In South Pacific, French and Japanese scientists develop a new generation of underwater observatories

In early May, scientists from the French Research Institute for Exploitation of the Sea (IFREMER) and the Japan Agency for Marine-Earth Science and Technology (JAMSTEC) installed a new underwater observation system to study the seamounts in the Coral Sea, south of New Caledonia. It will help develop a new generation of multidisciplinary deep-sea observatories.

Scientists from the French Research Institute for Exploitation of the Sea (IFREMER) and the Japan Agency for Marine-Earth Science and Technology (JAMSTEC) conducted a scientific cruise in the Coral Sea on board the research vessel Antea in early May, to install the first elements of a new generation of ocean observation systems. A first mooring line equipped with sensors and samplers in the whole water column, and the Edokko seafloor observation device equipped with several HD cameras, have been set up for the next 18 months on the side and top of mount Stylaster, between 500 and 1,200 meters depth. This new observatory will allow to investigate seamount, that are biodiversity hotspots but not fully understood ecosystems of the Coral Sea natural park, one of the largest marine protected area in the world.

Direct observation by the Remote Operated Vehicle (ROV) Victor 6000 in 2019 highlighted a large diversity of habitats and faunal communities within seamounts and confirmed the great variability between seamounts suggested by sampling cruises over the last 30 years, explains Karine Olu, researcher in benthic ecology at Ifremer and directing the Kaseaope cruise. To understand the drivers of this spatial variability and the dynamics of these ecosystems, scientists developed a modular and mobile observation system more complete than most deep-sea observatories that will allow time series acquisition at high temporal rate.

Source data:
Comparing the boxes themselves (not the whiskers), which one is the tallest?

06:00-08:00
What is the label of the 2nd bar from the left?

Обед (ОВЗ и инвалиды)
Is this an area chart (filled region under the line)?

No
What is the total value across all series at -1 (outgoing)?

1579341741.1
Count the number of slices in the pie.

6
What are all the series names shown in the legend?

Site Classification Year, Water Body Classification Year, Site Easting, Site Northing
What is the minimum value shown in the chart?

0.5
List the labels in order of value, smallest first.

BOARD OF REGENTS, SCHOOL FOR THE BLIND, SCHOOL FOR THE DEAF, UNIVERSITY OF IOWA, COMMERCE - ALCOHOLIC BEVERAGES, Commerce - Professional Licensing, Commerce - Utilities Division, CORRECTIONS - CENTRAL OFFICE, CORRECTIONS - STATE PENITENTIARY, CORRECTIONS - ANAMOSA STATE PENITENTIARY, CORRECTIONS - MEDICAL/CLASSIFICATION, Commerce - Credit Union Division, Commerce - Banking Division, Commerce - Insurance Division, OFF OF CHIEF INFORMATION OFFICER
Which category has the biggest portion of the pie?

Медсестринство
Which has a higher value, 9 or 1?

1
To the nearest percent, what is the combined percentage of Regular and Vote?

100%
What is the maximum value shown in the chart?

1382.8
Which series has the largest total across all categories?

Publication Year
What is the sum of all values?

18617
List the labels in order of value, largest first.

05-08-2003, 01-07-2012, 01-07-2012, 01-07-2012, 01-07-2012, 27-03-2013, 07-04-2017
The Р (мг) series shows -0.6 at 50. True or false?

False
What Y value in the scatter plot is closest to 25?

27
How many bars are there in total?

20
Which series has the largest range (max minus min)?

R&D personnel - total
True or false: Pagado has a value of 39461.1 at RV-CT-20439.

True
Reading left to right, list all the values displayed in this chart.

What to do:
• a. Decide whether each statement agrees with the article on the Coral Sea observatories, answering yes or no and quoting the deciding words: (i) The mooring line and the Edokko device were installed for 18 months. (ii) The Edokko device carries a single HD camera. (iii) The Victor 6000 ROV made its direct observations in 2019.
• b. Write the next part of the article on the Coral Sea observatories, picking up after its final sentence.
The rows have no connection to the article on the Coral Sea observatories.

Task-by-task outputs:
• a.
(i) Yes: "have been set up for the next 18 months on the side and top of mount Stylaster"
(ii) No: "equipped with several HD cameras"
(iii) Yes: "by the Remote Operated Vehicle (ROV) Victor 6000 in 2019"

• b.
It will be complemented by 2028, with a profiler mooring sliding along a line to collect data in the whole water column, several instrumented mooring lines at the base and on the sides of the seamount, and an autonomous benthic station on its top. This new generation of deep-sea observatory has been developed to allow a multidisciplinary approach and to ensure long-term study of oceanographic and biological dynamics of seamounts in the Coral Sea. Physical measures such as currents, salinity and carbon flow will help understand the role of seamounts in internal movements of the ocean, while cameras and environmental DNA sensors developed by JAMSTEC will allow to investigate and monitor associated fauna. This system will thus provide precious data for actors involved in the conservation of seamounts in New Caledonia, such as the Coral Sea natural park or the French Institute for Research and Development (IRD).

Foster innovation for the observation of the deep Ocean in South Pacific

As part of the ScInObs (Science and Innovation for subsea Observatories) project from Ifremer, this observation system will draw on innovations to address several technological challenges encountered with existing deep-sea observatories. The facility currently experimented in New Caledonia namely aims to reduce the environmental and economic impact of observatories, by reducing the frequency maintenance operations, from once every year for most systems to once every two years. The reduction of installation and maintenance costs as well as efforts for interoperability with other structures also aims to facilitate the replication of these observatories in other insular States in the Pacific.

This project also displays strong international collaboration effort, and contribute to better understanding of the marine environment of south-west Pacific in line with the 2019-2023 roadmap for Franco-Japanese cooperation. The ScInObs project was also labelled by the United Nation Ocean Decade as part of the « One Ocean Network for Deep Observation » which encourage collaboration between the operators of scientific observatories of the deep ocean to foster technological innovation and help understand deep-sea ecosystems and how they are affected by climatic change and human activities.